> **Task objective**
Reproduce the records word for word, leaving out any pictures they hold.

*** Extracted material ***

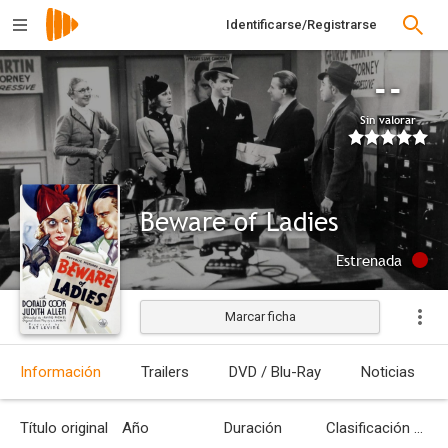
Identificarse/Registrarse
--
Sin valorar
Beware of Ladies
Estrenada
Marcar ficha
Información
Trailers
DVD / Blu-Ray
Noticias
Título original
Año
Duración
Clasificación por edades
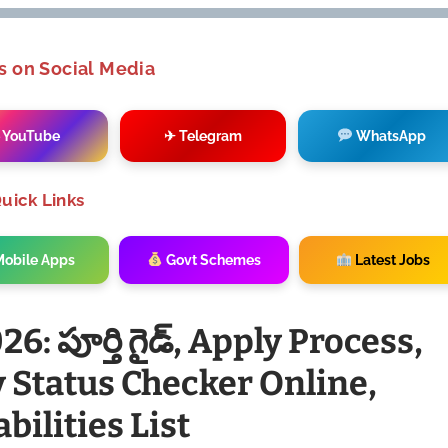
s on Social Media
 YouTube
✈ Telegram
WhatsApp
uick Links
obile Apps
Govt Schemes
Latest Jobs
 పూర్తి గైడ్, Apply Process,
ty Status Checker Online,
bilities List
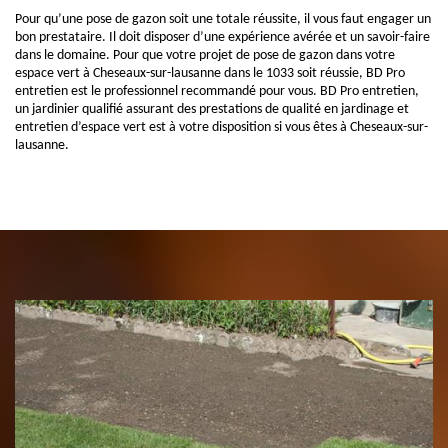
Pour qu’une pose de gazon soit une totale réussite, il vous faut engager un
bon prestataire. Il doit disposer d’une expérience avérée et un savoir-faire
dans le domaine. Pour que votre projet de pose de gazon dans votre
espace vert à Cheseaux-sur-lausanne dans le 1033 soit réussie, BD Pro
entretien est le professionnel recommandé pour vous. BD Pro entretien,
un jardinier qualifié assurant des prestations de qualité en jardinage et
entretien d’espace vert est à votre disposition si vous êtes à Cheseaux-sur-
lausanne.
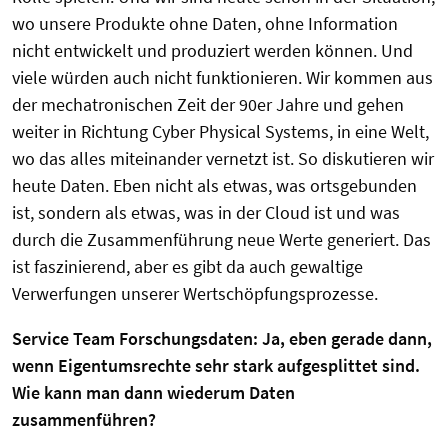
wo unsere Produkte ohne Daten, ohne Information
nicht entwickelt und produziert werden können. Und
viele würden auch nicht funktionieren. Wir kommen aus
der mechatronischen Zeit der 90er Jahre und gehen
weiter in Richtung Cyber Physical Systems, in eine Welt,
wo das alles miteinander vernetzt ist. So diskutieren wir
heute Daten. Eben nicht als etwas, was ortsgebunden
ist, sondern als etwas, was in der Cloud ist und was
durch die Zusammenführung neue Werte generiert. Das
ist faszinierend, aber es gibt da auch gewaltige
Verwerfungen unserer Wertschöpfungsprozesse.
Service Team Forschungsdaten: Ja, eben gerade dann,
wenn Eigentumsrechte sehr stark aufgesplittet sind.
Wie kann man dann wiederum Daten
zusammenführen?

*** End of Extracted material ***

> **Result of the task**
Identificarse/Registrarse
--
Sin valorar
Beware of Ladies
Estrenada
Marcar ficha
Información
Trailers
DVD / Blu-Ray
Noticias
Título original
Año
Duración
Clasificación por edades
s on Social Media
 YouTube
✈ Telegram
WhatsApp
uick Links
obile Apps
Govt Schemes
Latest Jobs
 పూర్తి గైడ్, Apply Process,
ty Status Checker Online,
bilities List
Pour qu’une pose de gazon soit une totale réussite, il vous faut engager un
bon prestataire. Il doit disposer d’une expérience avérée et un savoir-faire
dans le domaine. Pour que votre projet de pose de gazon dans votre
espace vert à Cheseaux-sur-lausanne dans le 1033 soit réussie, BD Pro
entretien est le professionnel recommandé pour vous. BD Pro entretien,
un jardinier qualifié assurant des prestations de qualité en jardinage et
entretien d’espace vert est à votre disposition si vous êtes à Cheseaux-sur-
lausanne.
wo unsere Produkte ohne Daten, ohne Information
nicht entwickelt und produziert werden können. Und
viele würden auch nicht funktionieren. Wir kommen aus
der mechatronischen Zeit der 90er Jahre und gehen
weiter in Richtung Cyber Physical Systems, in eine Welt,
wo das alles miteinander vernetzt ist. So diskutieren wir
heute Daten. Eben nicht als etwas, was ortsgebunden
ist, sondern als etwas, was in der Cloud ist und was
durch die Zusammenführung neue Werte generiert. Das
ist faszinierend, aber es gibt da auch gewaltige
Verwerfungen unserer Wertschöpfungsprozesse.
Service Team Forschungsdaten: Ja, eben gerade dann,
wenn Eigentumsrechte sehr stark aufgesplittet sind.
Wie kann man dann wiederum Daten
zusammenführen?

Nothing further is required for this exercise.